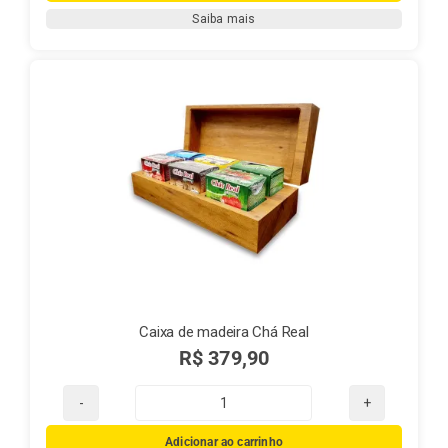
Amigurumi
Saiba mais
quantidade
Caixa de madeira Chá Real
R$
379,90
Caixa
de
Adicionar ao carrinho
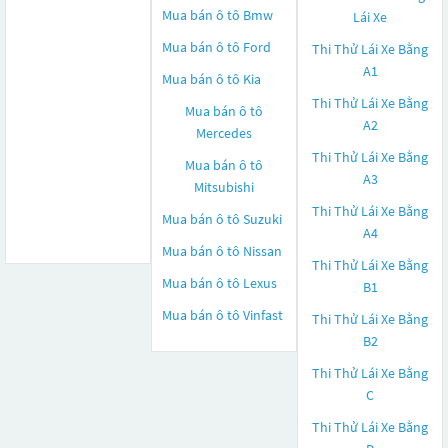
Mua bán ô tô
Bmw
Lái Xe
Mua bán ô tô
Ford
Thi Thử Lái Xe Bằng
A1
Mua bán ô tô
Kia
Thi Thử Lái Xe Bằng
Mua bán ô tô
A2
Mercedes
Thi Thử Lái Xe Bằng
Mua bán ô tô
A3
Mitsubishi
Thi Thử Lái Xe Bằng
Mua bán ô tô
Suzuki
A4
Mua bán ô tô
Nissan
Thi Thử Lái Xe Bằng
Mua bán ô tô
Lexus
B1
Mua bán ô tô
Vinfast
Thi Thử Lái Xe Bằng
B2
Thi Thử Lái Xe Bằng
C
Thi Thử Lái Xe Bằng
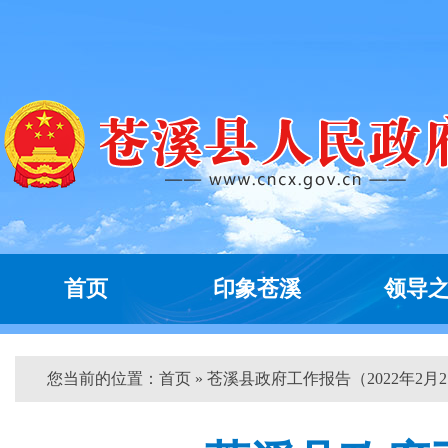
首页
印象苍溪
领导
您当前的位置：
首页
» 苍溪县政府工作报告（2022年2月2..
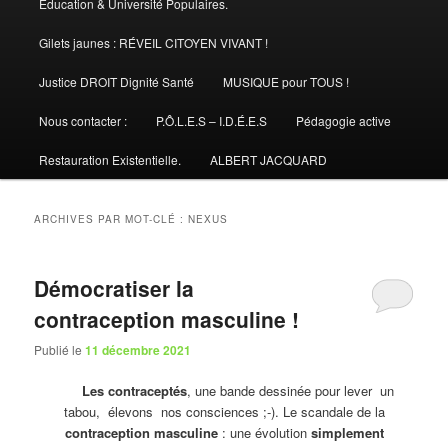
Éducation & Université Populaires.
Gilets jaunes : RÉVEIL CITOYEN VIVANT !
Justice DROIT Dignité Santé
MUSIQUE pour TOUS !
Nous contacter :
P.Ô.L.E.S – I.D.É.E.S
Pédagogie active
Restauration Existentielle.
ALBERT JACQUARD
ARCHIVES PAR MOT-CLÉ :
NEXUS
Démocratiser la
contraception masculine !
Publié le
11 décembre 2021
Les contraceptés
, une bande dessinée pour lever un
tabou, élevons nos consciences ;-). Le scandale de la
contraception masculine
: une évolution
simplement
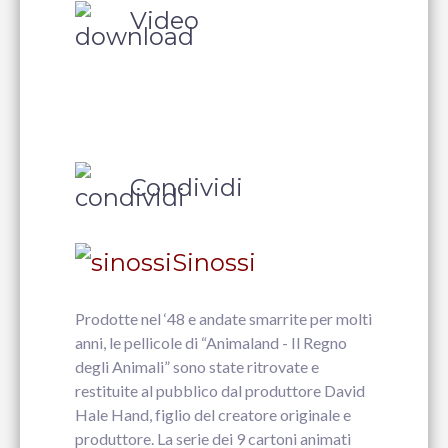
Video
Condividi
Sinossi
Prodotte nel ‘48 e andate smarrite per molti
anni, le pellicole di “Animaland - Il Regno
degli Animali” sono state ritrovate e
restituite al pubblico dal produttore David
Hale Hand, figlio del creatore originale e
produttore. La serie dei 9 cartoni animati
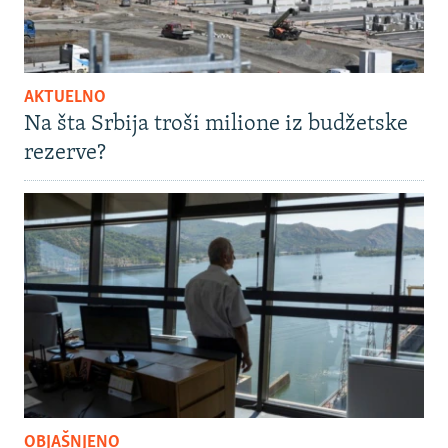
AKTUELNO
Na šta Srbija troši milione iz budžetske
rezerve?
OBJAŠNJENO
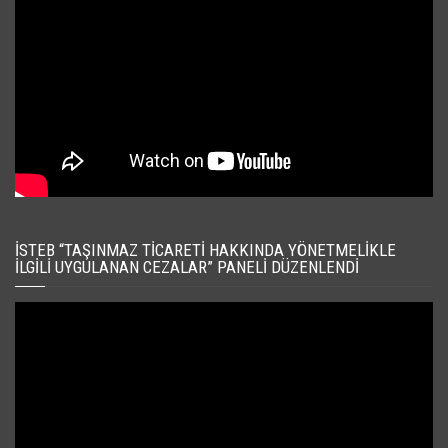
İSTEB “TAŞINMAZ TICARETI HAKKINDA YÖNETMELIKLE
İLGILI UYGULANAN CEZALAR” PANELI DÜZENLENDI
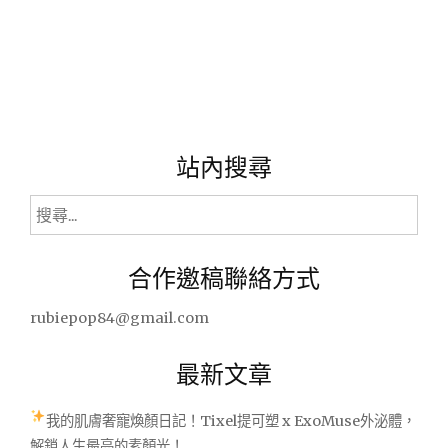
站內搜尋
搜
尋
關
合作邀稿聯絡方式
鍵
字:
rubiepop84@gmail.com
最新文章
我的肌膚奢寵煥顏日記！Tixel提可塑 x ExoMuse外泌體，
解鎖人生最亮的素顏光！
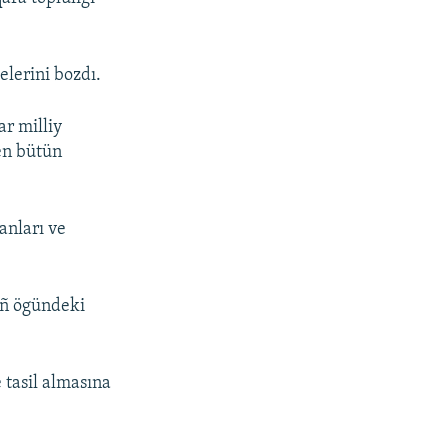
elerini bozdı.
ar milliy
gen bütün
anları ve
nıñ ögündeki
 tasil almasına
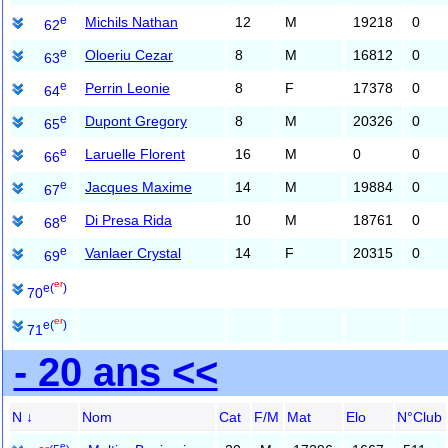
e
Michils Nathan
12
M
19218
0
62
e
Oloeriu Cezar
8
M
16812
0
63
e
Perrin Leonie
8
F
17378
0
64
e
Dupont Gregory
8
M
20326
0
65
e
Laruelle Florent
16
M
0
0
66
e
Jacques Maxime
14
M
19884
0
67
e
Di Presa Rida
10
M
18761
0
68
e
Vanlaer Crystal
14
F
20315
0
69
er
e
(
)
70
er
e
(
)
71
- 20 ans <<
N ↓
Nom
Cat
F/M
Mat
Elo
N°Club
e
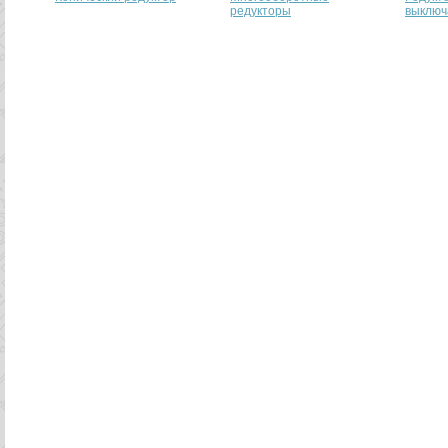
редукторы
выключ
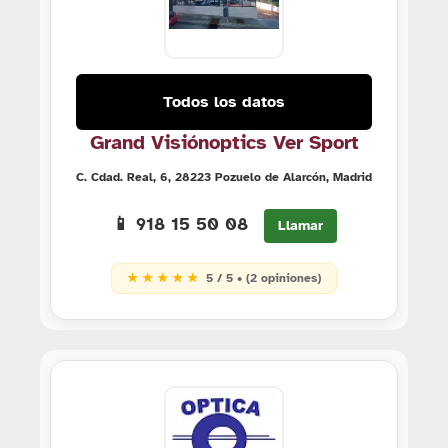
Todos los datos
Grand Visiónoptics Ver Sport
C. Cdad. Real, 6, 28223 Pozuelo de Alarcón, Madrid
📱 918 15 50 08
Llamar
★ ★ ★ ★ ★
5 / 5 • (2 opiniones)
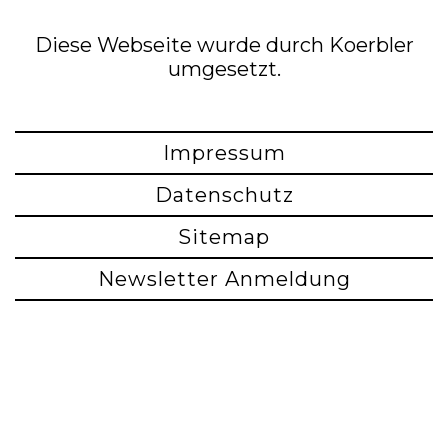
Diese Webseite wurde durch Koerbler
umgesetzt.
Impressum
Datenschutz
Sitemap
Newsletter Anmeldung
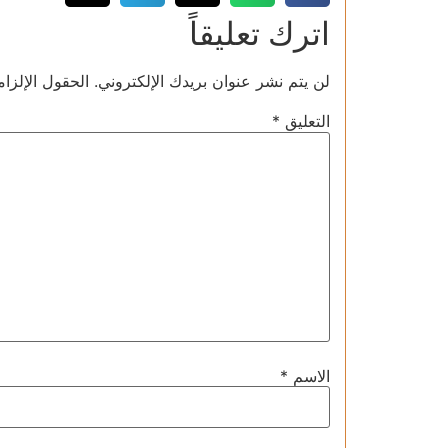
اترك تعليقاً
لن يتم نشر عنوان بريدك الإلكتروني.
الحقول الإلزام
التعليق
*
الاسم
*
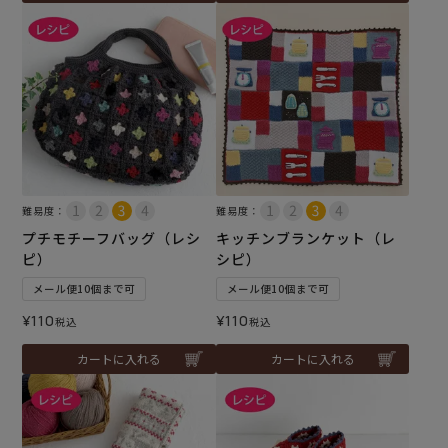
難易度：
難易度：
プチモチーフバッグ（レシ
キッチンブランケット（レ
ピ）
シピ）
メール便10個まで可
メール便10個まで可
¥
110
¥
110
税込
税込
カートに入れる
カートに入れる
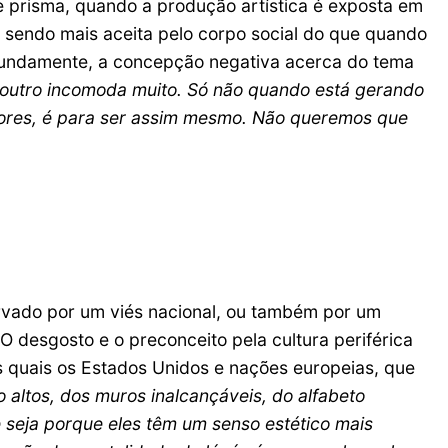
e prisma, quando a produção artística é exposta em
a sendo mais aceita pelo corpo social do que quando
ofundamente, a concepção negativa acerca do tema
 outro incomoda muito. Só não quando está gerando
dores, é para ser assim mesmo. Não queremos que
ervado por um viés nacional, ou também por um
. O desgosto e o preconceito pela cultura periférica
s quais os Estados Unidos e nações europeias, que
altos, dos muros inalcançáveis, do alfabeto
 seja porque eles têm um senso estético mais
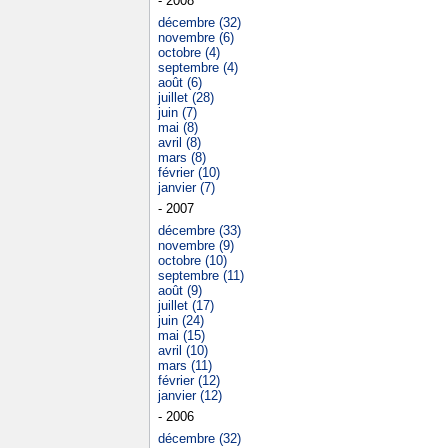
- 2008
décembre (32)
novembre (6)
octobre (4)
septembre (4)
août (6)
juillet (28)
juin (7)
mai (8)
avril (8)
mars (8)
février (10)
janvier (7)
- 2007
décembre (33)
novembre (9)
octobre (10)
septembre (11)
août (9)
juillet (17)
juin (24)
mai (15)
avril (10)
mars (11)
février (12)
janvier (12)
- 2006
décembre (32)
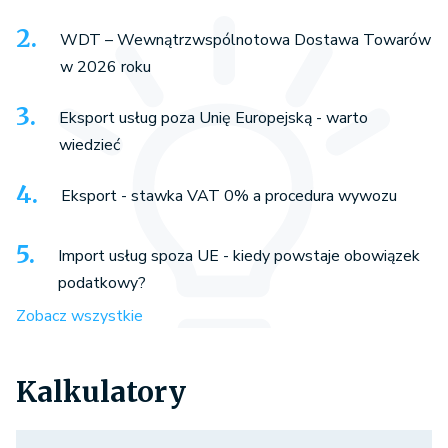
WDT – Wewnątrzwspólnotowa Dostawa Towarów
w 2026 roku
Eksport usług poza Unię Europejską - warto
wiedzieć
Eksport - stawka VAT 0% a procedura wywozu
Import usług spoza UE - kiedy powstaje obowiązek
podatkowy?
Zobacz wszystkie
Kalkulatory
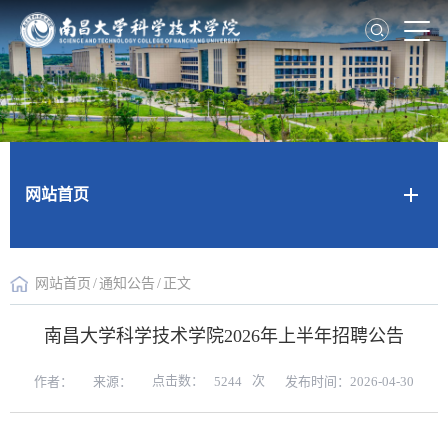
网站首页
网站首页
/
通知公告
/
正文
南昌大学科学技术学院2026年上半年招聘公告
点击数：
次
作者：
来源：
发布时间：2026-04-30
5244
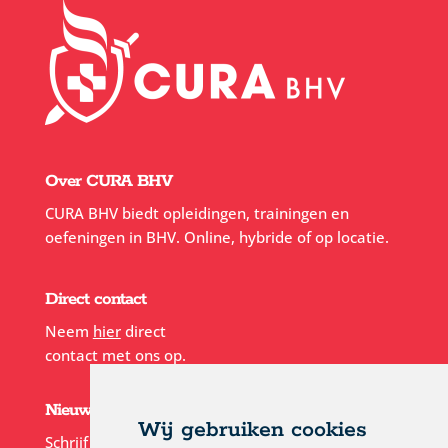
Over CURA BHV
CURA BHV biedt opleidingen, trainingen en
oefeningen in BHV. Online, hybride of op locatie.
Direct contact
Neem
hier
direct
contact met ons op.
Nieuwsbrief
Wij gebruiken cookies
Schrijf je in voor onze
nieuwsbrief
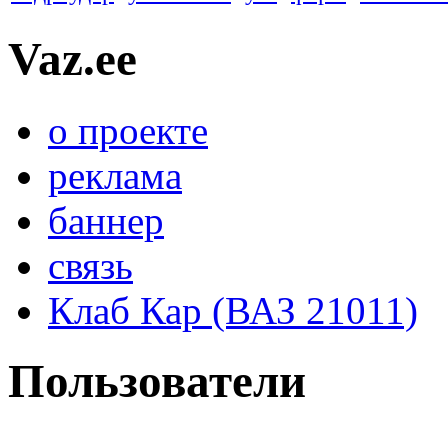
Vaz.ee
о проекте
реклама
баннер
связь
Клаб Кар (ВАЗ 21011)
Пользователи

### What the exercise asks
Go through the listing above. Show each line where the word "Eksport" is found.

### Result
Eksport usług poza Unię Europejską - warto
Eksport - stawka VAT 0% a procedura wywozu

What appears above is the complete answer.